Con las mismas dificultades de un enano equilibrista de ojos desorbitados se subió a la cama, raspándose el tobillo del pie más corto. La dificultad era acentuada por la jadeante desesperación de su caprichoso deseo. Eufórico logró montarla con la misma aura de triunfo del general que se sube a su caballo de paseo para encabezar el desfile como un adorno de su persona. Su cuerpo tenía un olor ácido como de perro muerto emanándole de todos sus poros.
5
-You get the hell out of this country! ¡Gray ya eftá libre! Behemoth estaba apopléjico. Su cara se contraía como ciruela pasa resaltando aún más la nariz como el ombligo de un cadáver coronada por el bigote gris que adquiría un toque de agigantada decoración. Al gritar echaba humo de tabaco en su cara.
-¡Diré lo que me de la gana! ¡No me importa mi carrera!
-¡Puedo destruirlo! Fo, watch out, buster!
Tom Wright se hechó ligeramente para atrás pretendiendo que oyó mal. Repitió la frase como si fuera una broma de mal gusto.
-¿Y quién se cree que es para amenazarme? ¿Acaso en nuestro país no existen leyes...?
-¡Existen razones de eftado!
-Puedo renunciar a la compañía.
-Efe ef fu privilegio... y fu riesgo.
-Otros lo han hecho.
-¿Y han fido felices por el resto de fus días?

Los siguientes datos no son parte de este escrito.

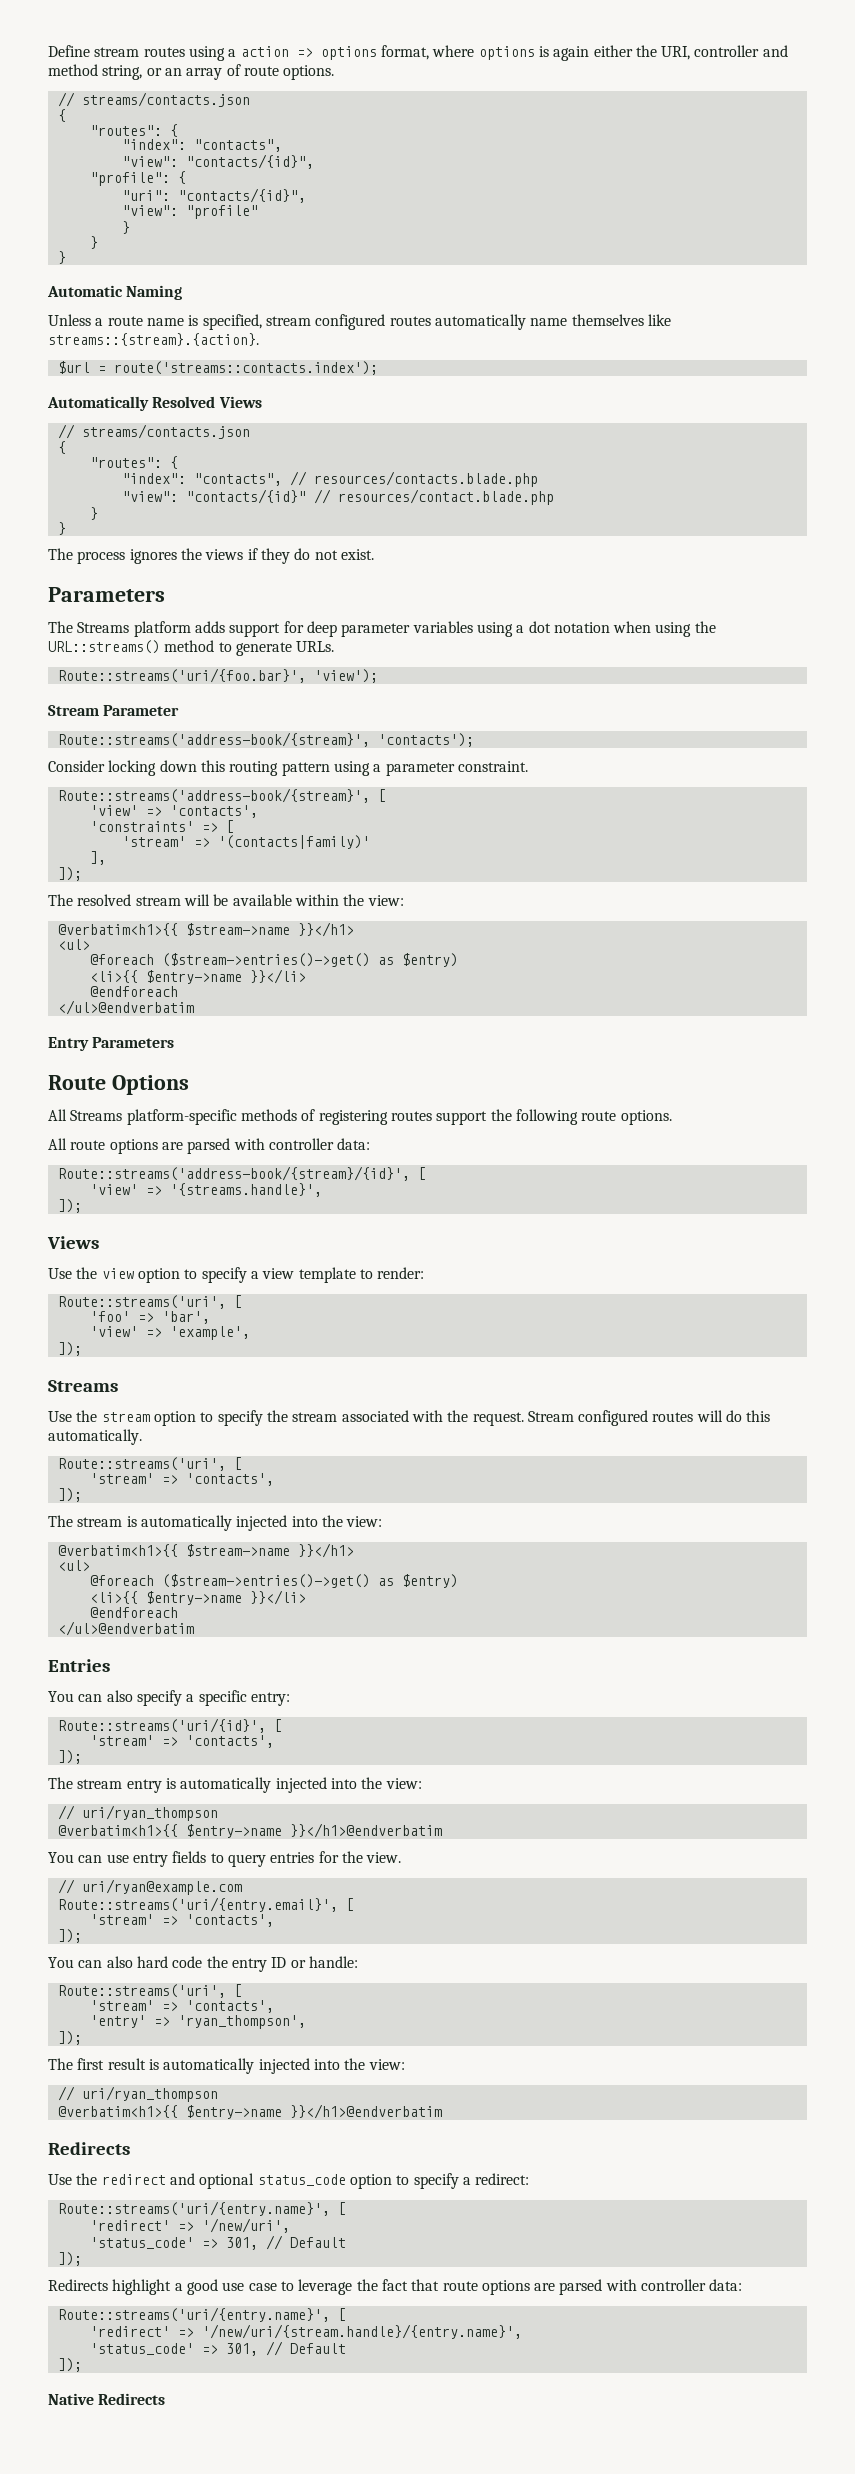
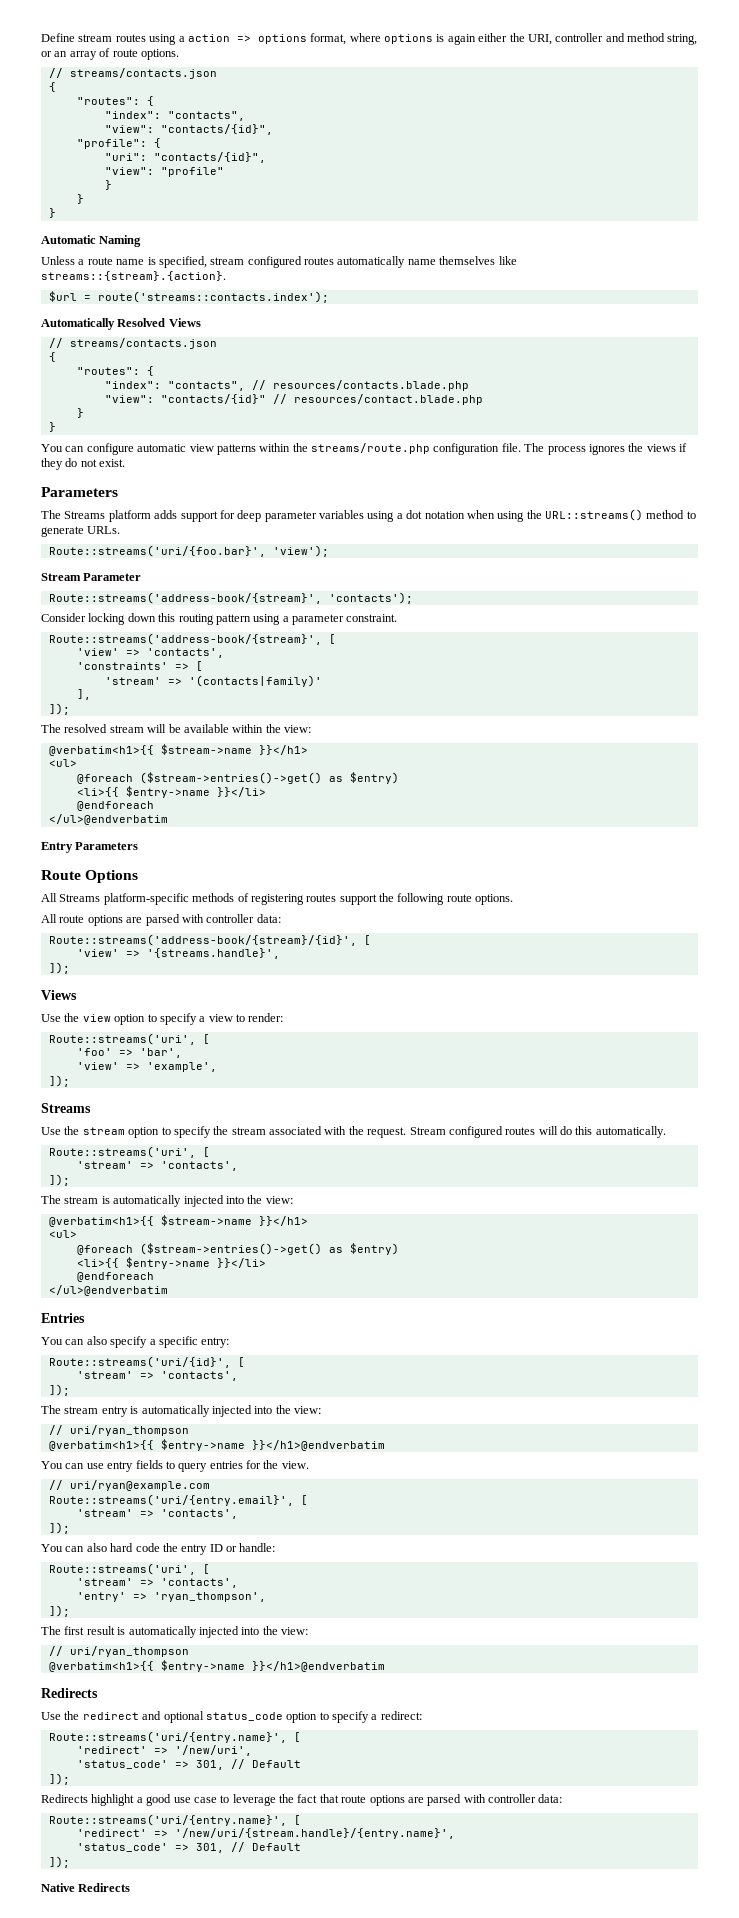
(66, 528) none -> [41,443,521,455] You can configure automatic view patterns within the streams/route.php configuration file.
[298,1267,356,1283] template -> (233, 1018) none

Se quedó mirándolo como a la mujer fatal de un famoso melodrama. Todo era como una fiesta de disfraces, un carnaval que se convertía en siniestra pesadilla cuando la gente se quitaba las máscaras y no había nada detrás. Behemoth encendió otro cigarro. Las manos le temblaban. Las pilas de papel casi recargadas unas contra otras habían crecido más aún. Sin embargo todavía era posible distinguir la galería de afiches en la pared. Reconoció a Vallejo. Lo vio la primera vez que visitó la oficina. No estaban ni Ariadne ni Kukulkán. Todo era una una sopa de caracol en que las cosas se mezclaban hasta ser imposible separar un ingrediente de otro. Se miró las manos. Estiró los dedos. Parecían alargarse más allá de lo normal. Percibió en su imaginación que estaban cortados. No eran dedos. Eran cinco serpientes decapitadas como la cabeza de la medusa. Las serpientes, cascabeles todas, bailaban y se retorcían unas contra las otras como si un flautista invisible las incitara con una música que sólo ellas escuchaban. Contempló las serpientes de sus dedos temblorosos y tuvo una inesperada visión de lo que haría en un futuro imprevisible. En eso se oyó un estruendo como si una bomba hubiera explotado. Ambos saltaron boquiabiertos. Las pilas de papel por fin vencieron su precario equilibrio y cayeron al suelo. Papeles y polvo amarillento volaban por todas partes siguiendo con libertad las curvas que el aire enrarecido les dictaba como si fueran miles y miles de paracaidistas diminutos. Tom Wright sonrió. Se puso de pie y sin decir nada más salió de la oficina.